Dalam bukunya yang lebih bersifat sebagai pengenalan ini, Storey lebih
memfokuskan kajiannya pada implikasi teoretis, implikasi metodologis, dan
percabangan yang terjadi pada saat-saat tertentu dalam sejarah kajian budaya
pop. Storey cenderung lebih memperlakukan teori budaya atau budaya popular sebagai
sebuah proses pembentukan wacana (discursive formation).

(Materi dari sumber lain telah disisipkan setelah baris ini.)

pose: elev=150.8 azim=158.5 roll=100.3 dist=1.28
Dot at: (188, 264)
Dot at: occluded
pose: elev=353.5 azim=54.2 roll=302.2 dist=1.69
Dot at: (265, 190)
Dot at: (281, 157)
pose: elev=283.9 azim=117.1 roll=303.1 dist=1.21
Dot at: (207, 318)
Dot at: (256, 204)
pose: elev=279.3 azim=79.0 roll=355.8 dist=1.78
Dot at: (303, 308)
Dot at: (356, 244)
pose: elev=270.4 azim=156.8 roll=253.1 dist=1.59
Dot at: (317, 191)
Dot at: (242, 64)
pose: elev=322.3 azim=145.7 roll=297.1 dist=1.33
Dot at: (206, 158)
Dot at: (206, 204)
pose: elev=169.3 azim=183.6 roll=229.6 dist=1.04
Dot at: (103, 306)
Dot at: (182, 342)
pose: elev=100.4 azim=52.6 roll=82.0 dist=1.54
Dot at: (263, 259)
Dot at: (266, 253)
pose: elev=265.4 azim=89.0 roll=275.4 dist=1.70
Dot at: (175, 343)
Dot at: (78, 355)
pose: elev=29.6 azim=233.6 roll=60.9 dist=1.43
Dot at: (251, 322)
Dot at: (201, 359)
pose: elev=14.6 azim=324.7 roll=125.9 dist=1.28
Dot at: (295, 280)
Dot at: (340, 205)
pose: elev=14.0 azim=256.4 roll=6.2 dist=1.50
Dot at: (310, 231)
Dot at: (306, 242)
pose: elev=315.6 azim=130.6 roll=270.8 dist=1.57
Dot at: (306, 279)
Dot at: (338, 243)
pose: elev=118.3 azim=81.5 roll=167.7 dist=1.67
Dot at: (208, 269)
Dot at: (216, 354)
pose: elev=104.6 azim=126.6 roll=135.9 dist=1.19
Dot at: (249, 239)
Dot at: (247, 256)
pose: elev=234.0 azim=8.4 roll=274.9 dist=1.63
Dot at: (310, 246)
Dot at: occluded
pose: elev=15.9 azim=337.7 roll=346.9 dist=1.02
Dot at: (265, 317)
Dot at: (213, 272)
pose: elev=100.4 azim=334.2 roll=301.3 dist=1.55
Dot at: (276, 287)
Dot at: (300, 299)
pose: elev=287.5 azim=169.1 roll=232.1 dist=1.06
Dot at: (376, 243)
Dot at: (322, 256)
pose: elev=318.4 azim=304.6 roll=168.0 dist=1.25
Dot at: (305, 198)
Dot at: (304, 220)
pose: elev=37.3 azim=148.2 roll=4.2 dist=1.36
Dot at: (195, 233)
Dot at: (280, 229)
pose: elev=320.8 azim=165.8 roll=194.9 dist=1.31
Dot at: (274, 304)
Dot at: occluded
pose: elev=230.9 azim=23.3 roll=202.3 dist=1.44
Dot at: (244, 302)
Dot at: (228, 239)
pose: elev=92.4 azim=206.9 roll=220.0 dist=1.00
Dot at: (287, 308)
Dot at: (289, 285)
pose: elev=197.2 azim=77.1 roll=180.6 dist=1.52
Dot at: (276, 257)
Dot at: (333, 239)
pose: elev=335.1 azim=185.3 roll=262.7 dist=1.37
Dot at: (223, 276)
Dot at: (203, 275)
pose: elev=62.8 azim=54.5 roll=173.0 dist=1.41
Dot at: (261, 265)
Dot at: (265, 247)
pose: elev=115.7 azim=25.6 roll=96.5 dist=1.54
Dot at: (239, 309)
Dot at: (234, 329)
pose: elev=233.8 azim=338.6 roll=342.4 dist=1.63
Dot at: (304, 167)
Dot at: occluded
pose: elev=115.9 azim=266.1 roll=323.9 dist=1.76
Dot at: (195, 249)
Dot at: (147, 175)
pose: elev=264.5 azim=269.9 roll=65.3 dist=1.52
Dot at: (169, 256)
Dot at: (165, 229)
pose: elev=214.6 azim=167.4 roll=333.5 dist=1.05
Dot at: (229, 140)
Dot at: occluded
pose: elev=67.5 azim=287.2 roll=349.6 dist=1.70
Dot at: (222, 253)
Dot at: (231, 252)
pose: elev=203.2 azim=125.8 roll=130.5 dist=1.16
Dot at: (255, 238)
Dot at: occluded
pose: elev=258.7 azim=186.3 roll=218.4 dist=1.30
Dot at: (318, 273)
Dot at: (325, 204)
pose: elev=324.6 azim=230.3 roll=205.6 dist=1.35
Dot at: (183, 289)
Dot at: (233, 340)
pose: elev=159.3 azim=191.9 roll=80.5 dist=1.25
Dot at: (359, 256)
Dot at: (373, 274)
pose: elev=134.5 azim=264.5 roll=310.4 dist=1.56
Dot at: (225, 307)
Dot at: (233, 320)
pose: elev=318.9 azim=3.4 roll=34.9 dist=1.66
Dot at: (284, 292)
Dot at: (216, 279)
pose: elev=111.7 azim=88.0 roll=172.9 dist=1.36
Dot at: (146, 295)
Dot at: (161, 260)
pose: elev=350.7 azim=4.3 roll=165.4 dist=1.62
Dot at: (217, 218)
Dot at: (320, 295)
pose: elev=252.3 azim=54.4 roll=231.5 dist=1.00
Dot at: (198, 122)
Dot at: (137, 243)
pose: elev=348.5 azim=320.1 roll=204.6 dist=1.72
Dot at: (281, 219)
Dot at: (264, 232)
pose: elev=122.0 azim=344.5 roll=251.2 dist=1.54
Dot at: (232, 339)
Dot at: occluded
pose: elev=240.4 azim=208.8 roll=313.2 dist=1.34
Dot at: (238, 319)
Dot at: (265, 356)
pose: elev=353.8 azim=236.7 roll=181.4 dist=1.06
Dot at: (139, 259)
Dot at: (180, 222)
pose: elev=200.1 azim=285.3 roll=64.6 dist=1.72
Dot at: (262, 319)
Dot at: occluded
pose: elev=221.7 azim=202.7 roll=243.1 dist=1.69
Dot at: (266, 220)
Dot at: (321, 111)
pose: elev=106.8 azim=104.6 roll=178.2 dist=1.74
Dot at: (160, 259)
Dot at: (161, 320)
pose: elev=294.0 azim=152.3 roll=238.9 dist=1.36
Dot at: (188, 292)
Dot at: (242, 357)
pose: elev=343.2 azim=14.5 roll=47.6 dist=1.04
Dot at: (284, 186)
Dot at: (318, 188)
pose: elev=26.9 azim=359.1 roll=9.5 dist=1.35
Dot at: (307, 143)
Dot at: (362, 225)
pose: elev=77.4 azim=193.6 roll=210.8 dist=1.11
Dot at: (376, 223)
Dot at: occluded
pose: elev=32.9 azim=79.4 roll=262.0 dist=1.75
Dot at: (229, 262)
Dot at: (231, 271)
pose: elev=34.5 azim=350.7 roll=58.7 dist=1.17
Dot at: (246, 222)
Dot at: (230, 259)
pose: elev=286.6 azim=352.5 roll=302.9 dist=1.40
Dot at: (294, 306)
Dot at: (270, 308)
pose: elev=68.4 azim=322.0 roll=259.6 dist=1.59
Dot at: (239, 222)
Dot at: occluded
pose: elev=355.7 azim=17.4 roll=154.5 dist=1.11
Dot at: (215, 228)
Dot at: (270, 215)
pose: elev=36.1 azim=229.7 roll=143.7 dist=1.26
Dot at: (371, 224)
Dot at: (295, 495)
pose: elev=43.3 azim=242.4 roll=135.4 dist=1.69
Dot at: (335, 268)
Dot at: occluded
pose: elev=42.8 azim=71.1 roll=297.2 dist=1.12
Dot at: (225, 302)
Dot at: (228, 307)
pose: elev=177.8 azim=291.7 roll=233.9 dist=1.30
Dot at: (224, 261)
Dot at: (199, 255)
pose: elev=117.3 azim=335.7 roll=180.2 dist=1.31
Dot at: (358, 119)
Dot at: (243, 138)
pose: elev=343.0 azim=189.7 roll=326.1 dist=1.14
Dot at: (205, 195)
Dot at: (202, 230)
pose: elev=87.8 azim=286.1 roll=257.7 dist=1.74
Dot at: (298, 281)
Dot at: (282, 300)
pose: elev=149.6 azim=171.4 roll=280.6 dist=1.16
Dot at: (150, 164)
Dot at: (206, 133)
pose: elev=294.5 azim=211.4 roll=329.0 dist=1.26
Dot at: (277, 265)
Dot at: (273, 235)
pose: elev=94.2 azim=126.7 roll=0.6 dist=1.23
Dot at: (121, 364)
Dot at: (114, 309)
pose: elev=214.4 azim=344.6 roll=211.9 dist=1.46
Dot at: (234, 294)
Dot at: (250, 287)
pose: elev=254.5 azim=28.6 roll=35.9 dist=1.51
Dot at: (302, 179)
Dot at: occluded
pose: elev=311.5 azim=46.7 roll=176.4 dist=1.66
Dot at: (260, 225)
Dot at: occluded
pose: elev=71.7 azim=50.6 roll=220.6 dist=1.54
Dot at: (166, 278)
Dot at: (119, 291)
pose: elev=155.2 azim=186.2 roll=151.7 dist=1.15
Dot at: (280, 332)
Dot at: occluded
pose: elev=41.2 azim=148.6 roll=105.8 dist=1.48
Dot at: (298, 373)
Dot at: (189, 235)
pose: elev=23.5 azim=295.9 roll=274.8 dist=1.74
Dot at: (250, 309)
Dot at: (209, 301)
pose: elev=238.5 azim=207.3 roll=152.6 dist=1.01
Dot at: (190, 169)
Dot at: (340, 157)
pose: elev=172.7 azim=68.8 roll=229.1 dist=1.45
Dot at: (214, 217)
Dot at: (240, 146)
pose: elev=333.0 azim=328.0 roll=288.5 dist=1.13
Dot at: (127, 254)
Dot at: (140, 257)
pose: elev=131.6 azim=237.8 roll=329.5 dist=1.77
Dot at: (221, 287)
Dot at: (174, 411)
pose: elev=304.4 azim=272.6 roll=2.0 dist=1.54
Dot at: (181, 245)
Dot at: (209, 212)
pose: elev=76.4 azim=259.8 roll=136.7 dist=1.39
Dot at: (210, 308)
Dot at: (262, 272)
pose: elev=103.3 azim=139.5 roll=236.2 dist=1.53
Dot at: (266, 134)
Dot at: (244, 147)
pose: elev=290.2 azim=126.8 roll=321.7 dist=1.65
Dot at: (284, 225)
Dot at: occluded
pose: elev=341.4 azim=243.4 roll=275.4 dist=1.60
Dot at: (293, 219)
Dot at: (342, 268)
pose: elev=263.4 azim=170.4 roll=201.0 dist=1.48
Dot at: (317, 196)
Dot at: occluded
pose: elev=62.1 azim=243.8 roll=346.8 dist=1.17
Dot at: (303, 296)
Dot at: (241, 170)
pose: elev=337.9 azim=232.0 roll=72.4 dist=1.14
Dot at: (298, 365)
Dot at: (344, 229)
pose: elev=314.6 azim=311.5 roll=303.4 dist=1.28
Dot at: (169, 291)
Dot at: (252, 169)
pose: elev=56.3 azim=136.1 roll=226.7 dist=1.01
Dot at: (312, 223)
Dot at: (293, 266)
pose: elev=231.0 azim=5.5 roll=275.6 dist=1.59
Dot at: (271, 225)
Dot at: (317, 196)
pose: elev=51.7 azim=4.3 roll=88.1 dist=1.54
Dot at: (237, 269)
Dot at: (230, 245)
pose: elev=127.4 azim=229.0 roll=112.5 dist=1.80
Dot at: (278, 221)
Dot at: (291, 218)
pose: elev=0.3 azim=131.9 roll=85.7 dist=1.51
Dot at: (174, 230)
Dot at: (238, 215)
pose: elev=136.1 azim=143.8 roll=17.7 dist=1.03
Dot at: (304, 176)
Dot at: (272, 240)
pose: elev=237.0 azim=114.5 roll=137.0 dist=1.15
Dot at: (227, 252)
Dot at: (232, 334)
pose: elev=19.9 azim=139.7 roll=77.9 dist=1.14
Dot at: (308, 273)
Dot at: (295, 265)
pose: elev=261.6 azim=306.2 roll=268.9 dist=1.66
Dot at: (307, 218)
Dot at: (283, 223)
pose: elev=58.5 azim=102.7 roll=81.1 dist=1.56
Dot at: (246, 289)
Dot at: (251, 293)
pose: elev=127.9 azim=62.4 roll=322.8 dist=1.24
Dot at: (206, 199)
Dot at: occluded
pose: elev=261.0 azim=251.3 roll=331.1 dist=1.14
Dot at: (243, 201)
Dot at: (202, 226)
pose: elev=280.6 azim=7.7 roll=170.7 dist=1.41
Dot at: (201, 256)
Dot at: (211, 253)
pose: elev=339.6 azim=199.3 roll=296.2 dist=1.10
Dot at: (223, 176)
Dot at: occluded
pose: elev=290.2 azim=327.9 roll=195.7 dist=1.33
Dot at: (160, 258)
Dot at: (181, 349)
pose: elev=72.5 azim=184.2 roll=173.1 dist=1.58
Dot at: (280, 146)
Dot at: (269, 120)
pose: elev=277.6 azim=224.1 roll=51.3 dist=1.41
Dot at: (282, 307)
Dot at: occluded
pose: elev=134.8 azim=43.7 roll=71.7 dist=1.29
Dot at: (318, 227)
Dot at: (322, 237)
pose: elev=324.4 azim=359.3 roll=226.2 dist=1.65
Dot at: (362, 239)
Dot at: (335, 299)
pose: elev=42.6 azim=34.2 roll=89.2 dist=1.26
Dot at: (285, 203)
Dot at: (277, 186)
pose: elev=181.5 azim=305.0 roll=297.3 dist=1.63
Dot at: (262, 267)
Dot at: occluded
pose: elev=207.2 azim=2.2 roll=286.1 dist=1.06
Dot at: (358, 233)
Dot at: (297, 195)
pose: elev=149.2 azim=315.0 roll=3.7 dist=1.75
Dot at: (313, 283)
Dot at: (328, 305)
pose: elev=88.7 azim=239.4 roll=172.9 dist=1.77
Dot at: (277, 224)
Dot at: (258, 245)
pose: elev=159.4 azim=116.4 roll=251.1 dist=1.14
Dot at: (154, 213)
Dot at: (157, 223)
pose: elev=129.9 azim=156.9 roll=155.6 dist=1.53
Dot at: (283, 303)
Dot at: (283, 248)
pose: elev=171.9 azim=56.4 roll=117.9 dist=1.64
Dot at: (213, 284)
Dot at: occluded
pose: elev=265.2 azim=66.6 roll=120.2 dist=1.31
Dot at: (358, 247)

Dalam kajiannya yang cukup komprehensif tersebut,
Storey menempatkan Roland Barthes dalam subtopik “Strukturalisme dan
Pascastrukturalisme”. Barthes tidak hanya sering disalahpahami
konsep-konsepnya, tetapi juga seringkali dikategorikan sebagai seorang tokoh
strukturalisme atau poststrukturalisme dan ahli semiotika. Buku-buku yang
membicarakan Barthes terutama dalam bahasa Indonesia, seringkali terbatas dalam
kategorikategori tersebut. Tidak hanya itu, buku-buku berbahasa Indonesia yang
khusus berbicara tentang pemikir Prancis yang lahir pada 1915 di Cherbourg,
Prancis ini, tidak lebih dari hitungan jari. Sebut saja misalnya: Semiologi
Roland Barthes oleh Kurniawan (2001), Barthes, Seri Pengantar Singkat edisi
terjemahan tulisan Jonathan Culler (2003), dan Semiotika Negativa karya
St. Sunardi (2004). Adapun Karya-karya Barthes tentang analisis sejumlah
fenomena budaya pop antara lain Mythologies, The Fashion System, dan Camera
Lucida.
Di Indonesia, Roland Barthes seringkali dikutip
pendapatnya tentang semiotika (semiologi) terutama tentang konsep
pemaknaan konotatif atau yang lebih dikenal istilah second order semiotic
system. Semiotika berasal dari bahasa Yunani: semeion yang berarti
tanda. Semiotika adalah model penelitian yang memperhatikan tanda-tanda. Tanda
tersebut mewakili sesuatu objek representatif. Istilah semiotik sering
digunakan bersama dengan istilah semiologi. Istilah pertama merujuk pada sebuah
disiplin sedangkan istilah kedua merujuk pada ilmu tentangnya. Istilah semiotik
lebih mengarah pada tradisi Saussurean yang diikuti oleh Charles Sanders Pierce
dan Umberto Eco, sedangkan istilah semiologi lebih banyak dipakai oleh Barthes.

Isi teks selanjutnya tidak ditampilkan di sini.